Another reason is that you don't want standard prices. Economy says if you lower the price you sell more. You can choose the price and how much you sell follows from the curve:

price sales curve

So you pick the price that offers the most profit:

price sales curve with profit for ideal fixed price

But this is not actually the best price. There are people who don't want to pay as much, so you lose sales and miss out on money. Also there are people willing to pay more for your product, but they just pay the standard price, so again you miss out on money. What you actually want is to sell the product to each customer for the maximum price they are willing to pay:

price sales curve with the whole curve being profit

Look at all that profit! Of course now you need to haggle with people to figure out the maximum price and hope you are better at it than them. This is also standard practice for airplane tickets: There is a good chance that every single one of the 400ish passengers of a Boeing 747 flight payed a different price for their ticket.

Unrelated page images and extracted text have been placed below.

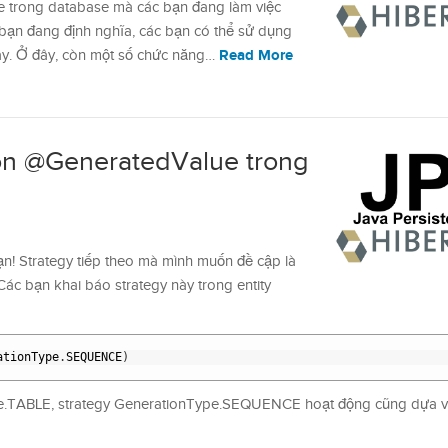
e trong database mà các bạn đang làm việc
 bạn đang định nghĩa, các bạn có thể sử dụng
Read More
ày. Ở đây, còn một số chức năng…
ion @GeneratedValue trong
bạn! Strategy tiếp theo mà mình muốn đề cập là
 bạn khai báo strategy này trong entity
ationType
.
SEQUENCE
)
pe.TABLE, strategy GenerationType.SEQUENCE hoạt động cũng dựa 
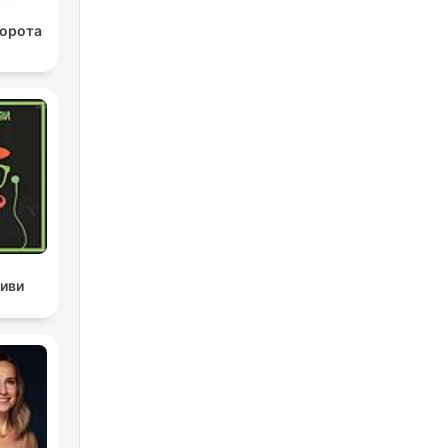
Ворота
тиви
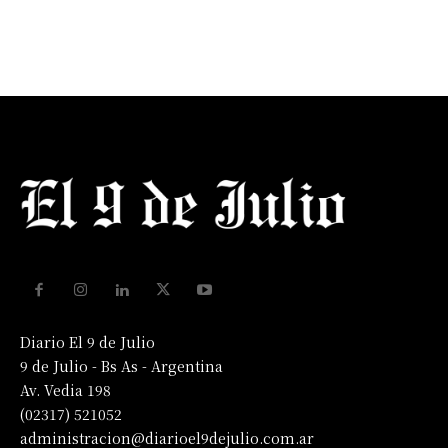
Diario El 9 de Julio
9 de Julio - Bs As - Argentina
Av. Vedia 198
(02317) 521052
administracion@diarioel9dejulio.com.ar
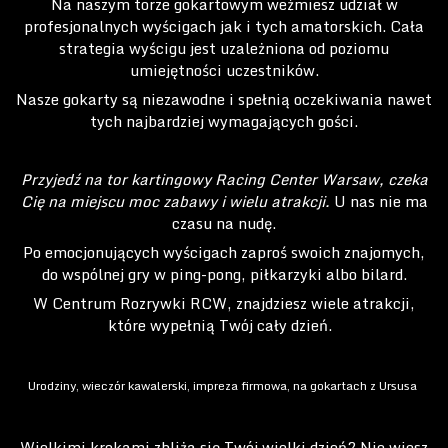
Na naszym torze gokartowym weźmiesz udział w
profesjonalnych wyścigach jak i tych amatorskich. Cała
strategia wyścigu jest uzależniona od poziomu
umiejętności uczestników.
Nasze gokarty są niezawodne i spełnią oczekiwania nawet
tych najbardziej wymagających gości.
Przyjedź na tor kartingowy Racing Center Warsaw, czeka
Cię na miejscu moc zabawy i wielu atrakcji.
U nas nie ma
czasu na nudę.
Po emocjonujących wyścigach zaproś swoich znajomych,
do wspólnej gry w ping-pong, piłkarzyki albo bilard.
W Centrum Rozrywki RCW, znajdziesz wiele atrakcji,
które wypełnią Twój cały dzień.
Urodziny, wieczór kawalerski, impreza firmowa, na gokartach z Ursusa
Wielkimi krokami zbliża się Twój wielki dzień? Nie wiesz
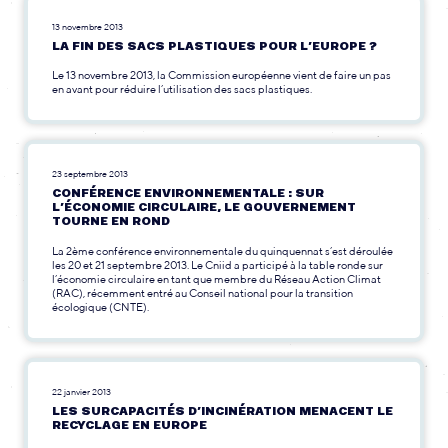
13 novembre 2013
LA FIN DES SACS PLASTIQUES POUR L’EUROPE ?
Le 13 novembre 2013, la Commission européenne vient de faire un pas
en avant pour réduire l’utilisation des sacs plastiques.
23 septembre 2013
CONFÉRENCE ENVIRONNEMENTALE : SUR
L’ÉCONOMIE CIRCULAIRE, LE GOUVERNEMENT
TOURNE EN ROND
La 2ème conférence environnementale du quinquennat s’est déroulée
les 20 et 21 septembre 2013. Le Cniid a participé à la table ronde sur
l’économie circulaire en tant que membre du Réseau Action Climat
(RAC), récemment entré au Conseil national pour la transition
écologique (CNTE).
22 janvier 2013
LES SURCAPACITÉS D’INCINÉRATION MENACENT LE
RECYCLAGE EN EUROPE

Lots of products do this, but the effort correlates with the margin. You can buy the same washing powder for lots of money in a good brand box or for cheap in a no-name brand box. That's as much effort they can afford to squeeze out some extra cents. When you buy an expensive car or a house you have a sales person dedicated to you to get the maximum out of you. Youtube not allowing people to talk about how much add revenue they get is another example.

Of course people feel cheated when they notice, so some effort is put into preventing that. With enterprise level prices it is worth using a dedicated sales person and offer a discount if they sign an NDA to prevent people from noticing. If you are just browsing and comparing prices and services you are not the target audience.

(I saw an article about this somewhere including the airplane ticket example, but I cannot find it anymore. Would be nice if someone remembers and links it.)